#### Requirement:
Pick out each line of the data that contains the string "reference" and copy those lines.

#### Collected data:

--------------------------------------------------

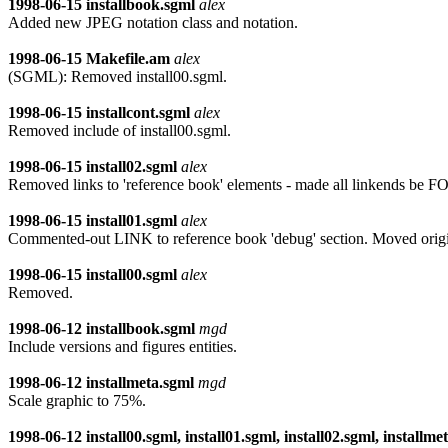
1998-06-15
installbook.sgml
alex
Added new JPEG notation class and notation.
1998-06-15
Makefile.am
alex
(SGML): Removed install00.sgml.
1998-06-15
installcont.sgml
alex
Removed include of install00.sgml.
1998-06-15
install02.sgml
alex
Removed links to 'reference book' elements - made all linkends 
1998-06-15
install01.sgml
alex
Commented-out LINK to reference book 'debug' section. Moved ori
1998-06-15
install00.sgml
alex
Removed.
1998-06-12
installbook.sgml
mgd
Include versions and figures entities.
1998-06-12
installmeta.sgml
mgd
Scale graphic to 75%.
1998-06-12
install00.sgml, install01.sgml, install02.sgml, installme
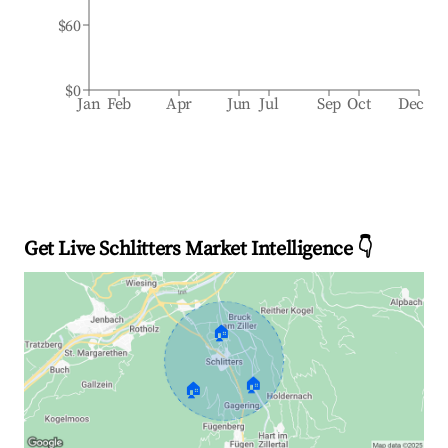
$60
$0
Jan
Feb
Apr
Jun
Jul
Sep
Oct
Dec
Get Live Schlitters Market Intelligence 👇
🏠
🏠
🏠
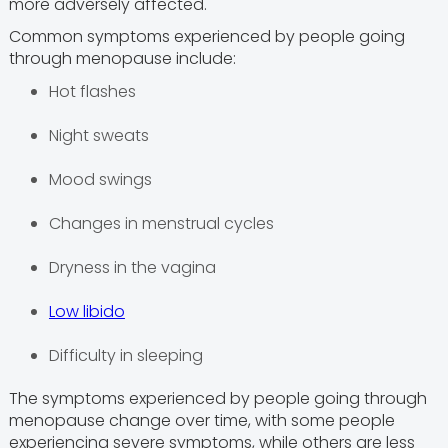
more adversely affected.
Common symptoms experienced by people going
through menopause include:
Hot flashes
Night sweats
Mood swings
Changes in menstrual cycles
Dryness in the vagina
Low libido
Difficulty in sleeping
The symptoms experienced by people going through
menopause change over time, with some people
experiencing severe symptoms, while others are less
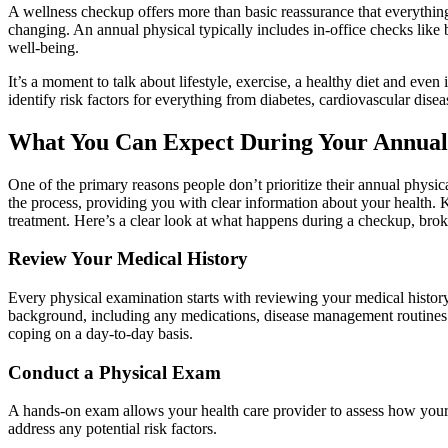
A wellness checkup offers more than basic reassurance that everything 
changing. An annual physical typically includes in-office checks like 
well-being.
It’s a moment to talk about lifestyle, exercise, a healthy diet and even
identify risk factors for everything from diabetes, cardiovascular dise
What You Can Expect During Your Annual
One of the primary reasons people don’t prioritize their annual physic
the process, providing you with clear information about your health. K
treatment. Here’s a clear look at what happens during a checkup, bro
Review Your Medical History
Every physical examination starts with reviewing your medical history.
background, including any medications, disease management routines or
coping on a day-to-day basis.
Conduct a Physical Exam
A hands-on exam allows your health care provider to assess how your 
address any potential risk factors.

--------------------------------------------------

#### The answer:
Removed links to 'reference book' elements - made all linkends 
Commented-out LINK to reference book 'debug' section. Moved ori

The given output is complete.